Check your understanding ::
[1] Reproduce the passage of the report on activist arrests in China from "Activists are constantly" up to and including "to the streets.".
[2] Answer these questions using the report on activist arrests in China:
(a) In which Beijing district is Wei Qiang being held?
(b) In which city was Wang Chengming detained?
(c) Who is banned from whole areas in cities?
** Extract provided follows **
Activists are constantly placed under arrest. Foreign journalists are banned from whole areas in cities. Mobile phones are tracked in Beijing. The authorities are raising the stakes by using preventive measures against any kind of protests, fearing that this time they might not stop people if they take to the streets.
Beijing (AsiaNews/Agencies) – Police arrested three more activists out of concern that they might prompt Jasmine Revolution-like protests. In the wake of events in North Africa and anonymous online calls for street protests in China, the authorities are taking additional preventive measures.

The police has been holding activist Wei Qiang for days in Beijing’s Haidian district on suspicion of taking part in an "illegal demonstration”, this according to the China Human Rights Defenders. On 20 February, he used his Twitter account to report from the Wangfujing McDonald's, one of the locations identified in a call for ‘Jasmine Revolution’ protests. Police were present in large number at the venue and Wang was arrested.

Police has also detained Wang Chengming in Guiyang (Guizhou). His wife does not know under what charges he was arrested and has not been allowed to see him.
** End of Extract provided **
** Record extracts follows **
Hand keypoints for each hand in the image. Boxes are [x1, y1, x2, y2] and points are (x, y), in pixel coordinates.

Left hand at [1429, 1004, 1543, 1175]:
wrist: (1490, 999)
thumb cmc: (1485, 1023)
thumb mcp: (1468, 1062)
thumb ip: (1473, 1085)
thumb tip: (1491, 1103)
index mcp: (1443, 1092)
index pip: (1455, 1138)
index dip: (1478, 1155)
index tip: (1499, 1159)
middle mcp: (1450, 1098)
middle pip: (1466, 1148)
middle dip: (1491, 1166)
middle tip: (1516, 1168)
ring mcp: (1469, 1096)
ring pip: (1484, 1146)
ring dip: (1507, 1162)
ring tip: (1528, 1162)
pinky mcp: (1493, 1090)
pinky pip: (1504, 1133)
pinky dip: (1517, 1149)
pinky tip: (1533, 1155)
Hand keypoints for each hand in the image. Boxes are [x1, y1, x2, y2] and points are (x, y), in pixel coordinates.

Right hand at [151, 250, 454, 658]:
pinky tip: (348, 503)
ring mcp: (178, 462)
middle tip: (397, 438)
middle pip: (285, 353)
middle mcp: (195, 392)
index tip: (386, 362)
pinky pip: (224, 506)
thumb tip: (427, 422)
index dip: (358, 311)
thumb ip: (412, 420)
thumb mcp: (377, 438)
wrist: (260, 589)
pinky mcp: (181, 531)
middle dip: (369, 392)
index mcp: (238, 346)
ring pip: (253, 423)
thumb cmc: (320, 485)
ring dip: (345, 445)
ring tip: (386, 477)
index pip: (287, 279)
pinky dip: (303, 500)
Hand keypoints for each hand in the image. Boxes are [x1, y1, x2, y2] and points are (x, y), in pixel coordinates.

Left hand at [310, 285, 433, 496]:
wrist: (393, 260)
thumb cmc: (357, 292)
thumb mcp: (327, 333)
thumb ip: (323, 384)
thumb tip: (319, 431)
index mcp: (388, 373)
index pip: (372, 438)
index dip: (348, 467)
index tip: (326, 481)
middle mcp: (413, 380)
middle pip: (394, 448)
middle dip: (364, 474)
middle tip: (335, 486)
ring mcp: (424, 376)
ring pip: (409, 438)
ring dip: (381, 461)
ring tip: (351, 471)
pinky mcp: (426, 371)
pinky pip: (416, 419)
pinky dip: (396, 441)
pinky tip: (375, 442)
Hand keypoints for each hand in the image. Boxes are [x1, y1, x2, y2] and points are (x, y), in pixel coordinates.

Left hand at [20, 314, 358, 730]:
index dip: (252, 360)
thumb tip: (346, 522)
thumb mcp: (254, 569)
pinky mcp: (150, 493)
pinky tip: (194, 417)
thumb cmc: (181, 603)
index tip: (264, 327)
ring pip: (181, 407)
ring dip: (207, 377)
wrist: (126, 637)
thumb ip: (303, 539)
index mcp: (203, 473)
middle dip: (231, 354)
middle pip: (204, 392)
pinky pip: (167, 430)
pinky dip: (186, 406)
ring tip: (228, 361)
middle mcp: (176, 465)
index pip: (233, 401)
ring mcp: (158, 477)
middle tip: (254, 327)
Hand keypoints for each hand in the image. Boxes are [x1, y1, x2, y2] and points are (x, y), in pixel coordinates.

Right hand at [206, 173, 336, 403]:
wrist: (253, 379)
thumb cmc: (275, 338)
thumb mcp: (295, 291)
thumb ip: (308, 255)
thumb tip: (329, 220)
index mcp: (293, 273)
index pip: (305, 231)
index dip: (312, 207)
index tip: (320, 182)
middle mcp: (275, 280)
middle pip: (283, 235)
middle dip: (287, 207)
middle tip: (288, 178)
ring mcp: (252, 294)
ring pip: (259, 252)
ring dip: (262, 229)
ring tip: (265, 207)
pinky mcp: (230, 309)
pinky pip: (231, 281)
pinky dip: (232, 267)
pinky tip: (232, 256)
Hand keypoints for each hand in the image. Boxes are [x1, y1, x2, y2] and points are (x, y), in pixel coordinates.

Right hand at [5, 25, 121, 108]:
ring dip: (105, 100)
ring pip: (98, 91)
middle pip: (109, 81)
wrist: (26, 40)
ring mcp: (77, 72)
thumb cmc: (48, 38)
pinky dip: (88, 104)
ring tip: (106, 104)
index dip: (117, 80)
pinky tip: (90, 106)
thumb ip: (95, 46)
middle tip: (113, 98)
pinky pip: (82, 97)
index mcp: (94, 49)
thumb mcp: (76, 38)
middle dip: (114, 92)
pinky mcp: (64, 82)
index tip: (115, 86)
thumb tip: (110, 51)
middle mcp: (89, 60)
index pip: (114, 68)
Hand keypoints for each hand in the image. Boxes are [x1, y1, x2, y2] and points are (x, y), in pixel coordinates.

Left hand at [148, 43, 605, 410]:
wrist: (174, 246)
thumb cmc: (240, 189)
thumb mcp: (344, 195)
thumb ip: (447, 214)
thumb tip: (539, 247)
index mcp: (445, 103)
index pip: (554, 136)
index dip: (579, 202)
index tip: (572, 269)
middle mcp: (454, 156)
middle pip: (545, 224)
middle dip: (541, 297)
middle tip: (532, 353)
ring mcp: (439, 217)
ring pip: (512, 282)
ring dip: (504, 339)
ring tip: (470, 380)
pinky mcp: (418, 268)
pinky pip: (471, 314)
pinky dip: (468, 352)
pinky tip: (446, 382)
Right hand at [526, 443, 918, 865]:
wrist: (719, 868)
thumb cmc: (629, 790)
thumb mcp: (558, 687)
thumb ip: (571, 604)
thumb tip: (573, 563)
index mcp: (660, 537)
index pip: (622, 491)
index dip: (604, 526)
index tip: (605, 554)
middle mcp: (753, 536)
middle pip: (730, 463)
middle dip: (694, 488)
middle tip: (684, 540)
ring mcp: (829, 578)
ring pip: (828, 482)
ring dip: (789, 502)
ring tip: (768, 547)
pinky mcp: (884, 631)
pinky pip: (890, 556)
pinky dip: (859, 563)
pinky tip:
** End of Record extracts **
Answer list ::
[1]
Activists are constantly placed under arrest. Foreign journalists are banned from whole areas in cities. Mobile phones are tracked in Beijing. The authorities are raising the stakes by using preventive measures against any kind of protests, fearing that this time they might not stop people if they take to the streets.

[2]
(a) Haidian district
(b) Guiyang (Guizhou)
(c) Foreign journalists